* What to work on
Copy out, from the data, each line containing the string "Adhesive".

Machine-readable hardware designs:
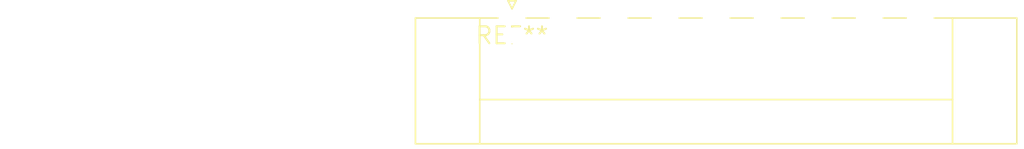
<source format=kicad_pcb>
(kicad_pcb (version 20240108) (generator pcbnew)

  (general
    (thickness 1.6)
  )

  (paper "A4")
  (layers
    (0 "F.Cu" signal)
    (31 "B.Cu" signal)
    (32 "B.Adhes" user "B.Adhesive")
    (33 "F.Adhes" user "F.Adhesive")
    (34 "B.Paste" user)
    (35 "F.Paste" user)
    (36 "B.SilkS" user "B.Silkscreen")
    (37 "F.SilkS" user "F.Silkscreen")
    (38 "B.Mask" user)
    (39 "F.Mask" user)
    (40 "Dwgs.User" user "User.Drawings")
    (41 "Cmts.User" user "User.Comments")
    (42 "Eco1.User" user "User.Eco1")
    (43 "Eco2.User" user "User.Eco2")
    (44 "Edge.Cuts" user)
    (45 "Margin" user)
    (46 "B.CrtYd" user "B.Courtyard")
    (47 "F.CrtYd" user "F.Courtyard")
    (48 "B.Fab" user)
    (49 "F.Fab" user)
    (50 "User.1" user)
    (51 "User.2" user)
    (52 "User.3" user)
    (53 "User.4" user)
    (54 "User.5" user)
    (55 "User.6" user)
    (56 "User.7" user)
    (57 "User.8" user)
    (58 "User.9" user)
  )

  (setup
    (pad_to_mask_clearance 0)
    (pcbplotparams
      (layerselection 0x00010fc_ffffffff)
      (plot_on_all_layers_selection 0x0000000_00000000)
      (disableapertmacros false)
      (usegerberextensions false)
      (usegerberattributes false)
      (usegerberadvancedattributes false)
      (creategerberjobfile false)
      (dashed_line_dash_ratio 12.000000)
      (dashed_line_gap_ratio 3.000000)
      (svgprecision 4)
      (plotframeref false)
      (viasonmask false)
      (mode 1)
      (useauxorigin false)
      (hpglpennumber 1)
      (hpglpenspeed 20)
      (hpglpendiameter 15.000000)
      (dxfpolygonmode false)
      (dxfimperialunits false)
      (dxfusepcbnewfont false)
      (psnegative false)
      (psa4output false)
      (plotreference false)
      (plotvalue false)
      (plotinvisibletext false)
      (sketchpadsonfab false)
      (subtractmaskfromsilk false)
      (outputformat 1)
      (mirror false)
      (drillshape 1)
      (scaleselection 1)
      (outputdirectory "")
    )
  )

  (net 0 "")

  (footprint "PhoenixContact_MC_1,5_9-GF-3.81_1x09_P3.81mm_Horizontal_ThreadedFlange" (layer "F.Cu") (at 0 0))

)

</source>
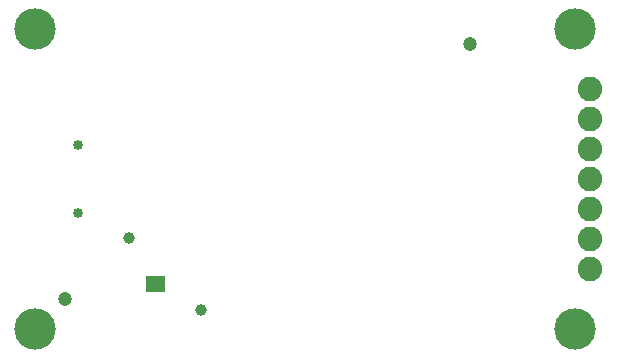
<source format=gbs>
G75*
%MOIN*%
%OFA0B0*%
%FSLAX25Y25*%
%IPPOS*%
%LPD*%
%AMOC8*
5,1,8,0,0,1.08239X$1,22.5*
%
%ADD10C,0.13800*%
%ADD11C,0.03950*%
%ADD12R,0.03300X0.05800*%
%ADD13C,0.03359*%
%ADD14C,0.04737*%
%ADD15C,0.08200*%
D10*
X0106255Y0075000D03*
X0286255Y0075000D03*
X0286255Y0175000D03*
X0106255Y0175000D03*
D11*
X0137397Y0105354D03*
X0161609Y0081142D03*
D12*
X0147855Y0090000D03*
X0144655Y0090000D03*
D13*
X0120566Y0113622D03*
X0120566Y0136378D03*
D14*
X0116255Y0085000D03*
X0251255Y0170000D03*
D15*
X0291255Y0155000D03*
X0291255Y0145000D03*
X0291255Y0135000D03*
X0291255Y0125000D03*
X0291255Y0115000D03*
X0291255Y0105000D03*
X0291255Y0095000D03*
M02*

</source>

* Written response
    (32 "B.Adhes" user "B.Adhesive")
    (33 "F.Adhes" user "F.Adhesive")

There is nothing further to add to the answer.